Heterogeneity is often considered an important limitation of systematic review. In present review, heterogeneity of study results is variable due to the variability of propofol regimens and methods of flurbiprofen axetil pretreatment. Subgroup analyses might have lowered heterogeneity. Furthermore, all included studies have a relatively small group size ranging from 11 to 50. Small study bias is a potential limitation of this review which might cause an overestimation of effectiveness of intervention.33 In addition, publication bias can not be ruled out.
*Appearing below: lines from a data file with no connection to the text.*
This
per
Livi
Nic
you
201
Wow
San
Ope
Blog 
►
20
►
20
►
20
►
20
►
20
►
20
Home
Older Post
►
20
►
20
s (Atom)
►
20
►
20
Several areas have been identified in this review for further research. A newer formulation of propofol consisting of medium or long-term chain triglycerides has been reported with less pain on injection.34 35 Only one trial used this formulation as one of the control groups and showed significantly lower incidence of patients without pain using this formulation compared with flurbiprofen axetil pretreatment.20 Further study is needed to investigate the preventive effect of study drug on injection pain with this formulation. Moreover, patient satisfaction, regarded as clinically meaningful measurement for pain, should be incorporated in future studies. Finally, adequately powered, well-designed trials are required to evaluate optimal method of flurbiprofen axetil to prevent propfol induced injection pain and meaningful postoperative outcomes.
In conclusion, flurbiprofen axetil pretreatment significantly reduces propofol induced injection pain. Flurbiprofen axetil 50mg preceded by venous occlusion provides the greatest benefit.